Who will be the tip of the spear for Ineos?
After two straight days of time losses, defending champion Geraint Thomas (1:35 off the lead) asserted himself Sunday on the Prat d’Albis, carved into Alaphilippe’s advantage and looked strong enough to keep his team leader’s mantle even though his super-domestique Egan Bernal of Colombia finished ahead of him on the stage and cut the gap between them by more than half, by 58 to 27 seconds. Bernal keeps repeating that he’s fine with his place in the pecking order. No one expects Ineos to tip its hand, but on paper, Bernal is definitely still Plan B.

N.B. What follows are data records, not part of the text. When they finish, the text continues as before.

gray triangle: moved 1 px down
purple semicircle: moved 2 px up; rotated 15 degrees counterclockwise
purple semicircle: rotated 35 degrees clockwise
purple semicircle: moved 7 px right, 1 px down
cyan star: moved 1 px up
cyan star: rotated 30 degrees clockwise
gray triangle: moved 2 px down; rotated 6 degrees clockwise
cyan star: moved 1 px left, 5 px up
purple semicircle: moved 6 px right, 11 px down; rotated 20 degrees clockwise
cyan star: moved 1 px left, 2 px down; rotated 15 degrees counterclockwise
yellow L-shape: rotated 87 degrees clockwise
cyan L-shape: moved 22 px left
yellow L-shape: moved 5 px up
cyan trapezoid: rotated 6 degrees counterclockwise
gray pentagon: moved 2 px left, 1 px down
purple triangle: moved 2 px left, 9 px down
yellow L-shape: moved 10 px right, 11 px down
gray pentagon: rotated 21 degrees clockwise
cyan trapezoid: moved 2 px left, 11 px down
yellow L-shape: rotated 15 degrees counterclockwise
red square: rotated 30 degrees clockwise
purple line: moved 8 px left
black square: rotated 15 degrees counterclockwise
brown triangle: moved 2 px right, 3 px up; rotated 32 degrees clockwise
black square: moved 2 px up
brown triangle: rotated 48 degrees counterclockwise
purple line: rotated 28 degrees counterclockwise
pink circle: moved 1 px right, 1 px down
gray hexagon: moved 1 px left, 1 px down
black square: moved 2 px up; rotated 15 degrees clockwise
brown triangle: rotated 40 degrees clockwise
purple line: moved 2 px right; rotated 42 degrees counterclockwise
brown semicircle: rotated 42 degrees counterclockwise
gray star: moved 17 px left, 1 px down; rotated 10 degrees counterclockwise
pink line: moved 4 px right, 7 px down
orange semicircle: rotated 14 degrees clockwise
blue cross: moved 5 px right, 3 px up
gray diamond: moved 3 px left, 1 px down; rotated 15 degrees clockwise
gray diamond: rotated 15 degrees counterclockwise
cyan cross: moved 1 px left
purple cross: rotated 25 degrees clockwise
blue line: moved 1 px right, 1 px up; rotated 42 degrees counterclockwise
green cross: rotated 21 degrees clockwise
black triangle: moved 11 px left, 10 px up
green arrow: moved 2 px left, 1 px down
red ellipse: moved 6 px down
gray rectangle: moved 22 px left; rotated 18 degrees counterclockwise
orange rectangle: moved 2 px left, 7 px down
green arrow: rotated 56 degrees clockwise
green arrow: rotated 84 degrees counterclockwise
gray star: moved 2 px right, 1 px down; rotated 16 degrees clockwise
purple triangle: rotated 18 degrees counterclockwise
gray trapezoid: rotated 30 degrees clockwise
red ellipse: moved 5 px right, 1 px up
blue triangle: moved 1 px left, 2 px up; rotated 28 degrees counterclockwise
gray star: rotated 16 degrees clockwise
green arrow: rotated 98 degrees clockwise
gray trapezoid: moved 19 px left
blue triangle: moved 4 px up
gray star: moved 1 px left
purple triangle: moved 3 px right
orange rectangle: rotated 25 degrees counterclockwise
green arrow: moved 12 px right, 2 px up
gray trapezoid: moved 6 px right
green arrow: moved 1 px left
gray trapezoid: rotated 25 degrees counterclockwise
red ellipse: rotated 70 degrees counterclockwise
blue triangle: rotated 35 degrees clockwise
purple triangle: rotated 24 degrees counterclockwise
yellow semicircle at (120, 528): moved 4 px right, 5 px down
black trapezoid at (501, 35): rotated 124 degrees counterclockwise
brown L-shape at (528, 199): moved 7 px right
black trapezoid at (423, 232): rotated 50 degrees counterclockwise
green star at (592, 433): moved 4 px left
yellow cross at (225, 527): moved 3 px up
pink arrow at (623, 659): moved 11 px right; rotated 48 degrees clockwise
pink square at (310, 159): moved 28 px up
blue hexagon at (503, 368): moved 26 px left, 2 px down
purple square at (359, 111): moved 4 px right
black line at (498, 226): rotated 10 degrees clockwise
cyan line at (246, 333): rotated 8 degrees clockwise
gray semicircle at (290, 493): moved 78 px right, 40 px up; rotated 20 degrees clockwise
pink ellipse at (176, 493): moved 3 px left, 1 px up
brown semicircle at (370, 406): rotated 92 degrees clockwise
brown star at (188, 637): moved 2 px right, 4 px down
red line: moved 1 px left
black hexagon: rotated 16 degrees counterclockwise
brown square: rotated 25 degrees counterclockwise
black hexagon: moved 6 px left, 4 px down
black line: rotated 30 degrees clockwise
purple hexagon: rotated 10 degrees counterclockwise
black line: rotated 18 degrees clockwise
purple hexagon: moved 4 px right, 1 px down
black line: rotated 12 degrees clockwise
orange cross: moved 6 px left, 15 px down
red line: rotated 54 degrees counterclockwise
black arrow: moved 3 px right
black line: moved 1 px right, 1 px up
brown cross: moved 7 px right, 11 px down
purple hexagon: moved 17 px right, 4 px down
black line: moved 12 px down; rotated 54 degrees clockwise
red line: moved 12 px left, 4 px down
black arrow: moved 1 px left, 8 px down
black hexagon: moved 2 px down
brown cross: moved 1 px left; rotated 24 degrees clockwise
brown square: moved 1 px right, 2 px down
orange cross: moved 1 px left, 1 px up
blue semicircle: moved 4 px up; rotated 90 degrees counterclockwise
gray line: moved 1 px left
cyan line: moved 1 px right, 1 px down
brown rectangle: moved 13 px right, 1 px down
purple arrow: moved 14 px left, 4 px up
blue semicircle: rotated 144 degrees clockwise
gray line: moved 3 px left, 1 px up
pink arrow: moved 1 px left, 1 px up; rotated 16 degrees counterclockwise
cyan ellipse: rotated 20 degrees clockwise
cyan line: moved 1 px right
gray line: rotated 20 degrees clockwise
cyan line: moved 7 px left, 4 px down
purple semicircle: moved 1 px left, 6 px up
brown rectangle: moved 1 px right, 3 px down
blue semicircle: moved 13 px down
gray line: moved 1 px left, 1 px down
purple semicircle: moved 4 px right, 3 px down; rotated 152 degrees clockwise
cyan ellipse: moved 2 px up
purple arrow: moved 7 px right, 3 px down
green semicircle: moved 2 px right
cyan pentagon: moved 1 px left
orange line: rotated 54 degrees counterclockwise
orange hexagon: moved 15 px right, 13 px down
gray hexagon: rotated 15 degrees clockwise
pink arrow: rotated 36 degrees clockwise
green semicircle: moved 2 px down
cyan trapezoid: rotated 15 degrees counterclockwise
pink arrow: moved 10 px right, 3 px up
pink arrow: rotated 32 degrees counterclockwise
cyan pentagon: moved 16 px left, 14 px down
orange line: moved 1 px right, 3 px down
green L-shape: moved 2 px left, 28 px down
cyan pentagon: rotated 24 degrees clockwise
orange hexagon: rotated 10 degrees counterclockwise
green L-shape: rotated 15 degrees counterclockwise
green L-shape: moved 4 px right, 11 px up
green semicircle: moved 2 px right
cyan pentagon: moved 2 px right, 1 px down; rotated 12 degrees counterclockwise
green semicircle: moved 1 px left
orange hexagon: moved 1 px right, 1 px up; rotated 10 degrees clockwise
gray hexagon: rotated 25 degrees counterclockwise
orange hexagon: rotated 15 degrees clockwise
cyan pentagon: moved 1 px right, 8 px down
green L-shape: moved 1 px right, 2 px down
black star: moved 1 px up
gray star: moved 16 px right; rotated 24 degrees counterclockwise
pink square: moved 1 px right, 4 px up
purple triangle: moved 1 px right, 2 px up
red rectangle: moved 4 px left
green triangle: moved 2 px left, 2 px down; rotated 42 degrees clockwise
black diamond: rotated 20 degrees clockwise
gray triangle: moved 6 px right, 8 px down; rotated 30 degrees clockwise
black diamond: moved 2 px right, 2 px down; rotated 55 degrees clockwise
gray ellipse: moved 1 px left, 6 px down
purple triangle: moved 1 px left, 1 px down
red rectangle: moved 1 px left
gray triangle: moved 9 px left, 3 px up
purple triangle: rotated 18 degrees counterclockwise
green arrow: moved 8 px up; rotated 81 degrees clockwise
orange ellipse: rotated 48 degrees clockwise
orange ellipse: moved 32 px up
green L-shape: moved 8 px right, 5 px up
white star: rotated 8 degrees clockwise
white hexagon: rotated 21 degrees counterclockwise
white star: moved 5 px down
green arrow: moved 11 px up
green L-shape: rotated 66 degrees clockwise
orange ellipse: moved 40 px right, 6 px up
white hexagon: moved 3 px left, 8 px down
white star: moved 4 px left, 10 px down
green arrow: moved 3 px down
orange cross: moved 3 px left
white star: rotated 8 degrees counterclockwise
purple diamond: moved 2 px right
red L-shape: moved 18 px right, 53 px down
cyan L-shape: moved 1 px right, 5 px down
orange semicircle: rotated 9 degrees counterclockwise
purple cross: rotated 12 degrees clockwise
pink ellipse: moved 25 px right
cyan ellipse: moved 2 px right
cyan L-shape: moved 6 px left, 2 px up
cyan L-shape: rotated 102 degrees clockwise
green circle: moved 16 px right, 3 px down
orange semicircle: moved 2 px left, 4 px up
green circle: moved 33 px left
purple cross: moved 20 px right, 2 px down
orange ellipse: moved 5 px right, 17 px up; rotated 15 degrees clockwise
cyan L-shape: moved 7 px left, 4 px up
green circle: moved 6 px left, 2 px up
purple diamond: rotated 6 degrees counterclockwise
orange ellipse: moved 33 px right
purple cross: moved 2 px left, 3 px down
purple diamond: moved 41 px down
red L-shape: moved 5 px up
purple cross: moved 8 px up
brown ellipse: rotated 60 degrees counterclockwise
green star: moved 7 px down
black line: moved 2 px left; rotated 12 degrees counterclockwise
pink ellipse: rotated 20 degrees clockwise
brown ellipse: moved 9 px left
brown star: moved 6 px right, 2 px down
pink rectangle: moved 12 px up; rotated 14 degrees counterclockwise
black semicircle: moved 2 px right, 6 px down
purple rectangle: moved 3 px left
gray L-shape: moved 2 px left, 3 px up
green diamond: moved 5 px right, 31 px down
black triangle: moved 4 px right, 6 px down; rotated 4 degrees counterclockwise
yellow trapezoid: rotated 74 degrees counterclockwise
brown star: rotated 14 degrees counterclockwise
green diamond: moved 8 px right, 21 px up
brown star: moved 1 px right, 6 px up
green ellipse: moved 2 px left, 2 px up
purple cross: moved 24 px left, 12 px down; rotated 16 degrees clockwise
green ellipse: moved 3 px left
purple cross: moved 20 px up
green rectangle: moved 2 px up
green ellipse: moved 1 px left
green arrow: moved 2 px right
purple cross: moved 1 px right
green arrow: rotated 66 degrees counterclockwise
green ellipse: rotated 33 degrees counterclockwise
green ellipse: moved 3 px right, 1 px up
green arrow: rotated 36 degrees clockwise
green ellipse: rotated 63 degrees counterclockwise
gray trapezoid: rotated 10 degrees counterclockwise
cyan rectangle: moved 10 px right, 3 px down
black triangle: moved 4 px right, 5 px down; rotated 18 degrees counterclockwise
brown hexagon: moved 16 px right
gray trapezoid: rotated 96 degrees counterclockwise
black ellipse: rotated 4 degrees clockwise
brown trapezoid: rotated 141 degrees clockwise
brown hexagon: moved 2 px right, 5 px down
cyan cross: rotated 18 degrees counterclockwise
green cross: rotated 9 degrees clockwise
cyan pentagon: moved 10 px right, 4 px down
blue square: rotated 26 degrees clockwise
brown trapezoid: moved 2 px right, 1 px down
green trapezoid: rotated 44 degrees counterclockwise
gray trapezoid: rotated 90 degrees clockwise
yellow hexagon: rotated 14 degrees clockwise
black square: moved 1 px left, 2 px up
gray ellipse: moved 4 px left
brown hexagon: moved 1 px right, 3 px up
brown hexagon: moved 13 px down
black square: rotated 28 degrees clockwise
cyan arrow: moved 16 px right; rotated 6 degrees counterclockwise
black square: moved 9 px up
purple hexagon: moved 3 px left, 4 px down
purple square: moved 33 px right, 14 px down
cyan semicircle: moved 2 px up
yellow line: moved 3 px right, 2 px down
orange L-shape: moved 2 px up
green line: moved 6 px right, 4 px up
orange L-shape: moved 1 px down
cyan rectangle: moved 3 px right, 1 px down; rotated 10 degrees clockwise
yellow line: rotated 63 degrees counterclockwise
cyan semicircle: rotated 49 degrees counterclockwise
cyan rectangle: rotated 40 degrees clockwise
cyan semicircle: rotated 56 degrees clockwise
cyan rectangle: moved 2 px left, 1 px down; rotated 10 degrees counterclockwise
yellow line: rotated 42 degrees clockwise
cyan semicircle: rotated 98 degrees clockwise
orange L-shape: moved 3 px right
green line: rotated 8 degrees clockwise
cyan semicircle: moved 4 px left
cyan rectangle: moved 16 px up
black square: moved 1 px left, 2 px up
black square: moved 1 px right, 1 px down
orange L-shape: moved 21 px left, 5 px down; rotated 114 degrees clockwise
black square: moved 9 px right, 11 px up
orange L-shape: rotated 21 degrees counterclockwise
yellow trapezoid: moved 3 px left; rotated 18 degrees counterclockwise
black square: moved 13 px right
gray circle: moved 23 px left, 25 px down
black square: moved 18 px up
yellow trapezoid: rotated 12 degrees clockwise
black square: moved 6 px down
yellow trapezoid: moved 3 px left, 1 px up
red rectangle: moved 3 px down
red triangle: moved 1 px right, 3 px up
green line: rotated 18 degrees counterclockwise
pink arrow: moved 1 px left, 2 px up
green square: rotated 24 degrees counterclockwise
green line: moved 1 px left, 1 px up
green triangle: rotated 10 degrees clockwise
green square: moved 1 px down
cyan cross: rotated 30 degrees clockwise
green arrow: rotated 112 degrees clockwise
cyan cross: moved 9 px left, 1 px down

Don’t sleep on these riders
Steven Kruijswijk of the Netherlands, third wheel in the overall standings at the moment at 1:47 back, and his Jumbo-Visma team continue to look unshakeable at altitude. Germany’s Emanuel Buchmann is lurking at 2:14 behind and has, as my colleague Neal Rogers of the CyclingTips website puts it, “the cloak of invisibility” with almost zero attention or pressure. After several obvious tactical disasters, Movistar executed today and Spain’s Mikel Landa can’t be counted out for a podium bid. If Alaphilippe goes backwards in the Alps, the overall standings will tighten very swiftly, and with Ineos less able to dictate events than it has in the recent past, other teams will be emboldened.
The road ahead
Temperatures are forecast to soar to 100 degrees Monday through Wednesday in Nimes, making the 110-mile circuit stage that starts and ends there a grueling test even for the overall contenders who will be trying to take it easy and let a breakaway or sprint finish unfold. Then come four days in the Alps with multiple forays of over 6,500 feet of altitude and two summit finishes. The race will be in rare air in multiple ways.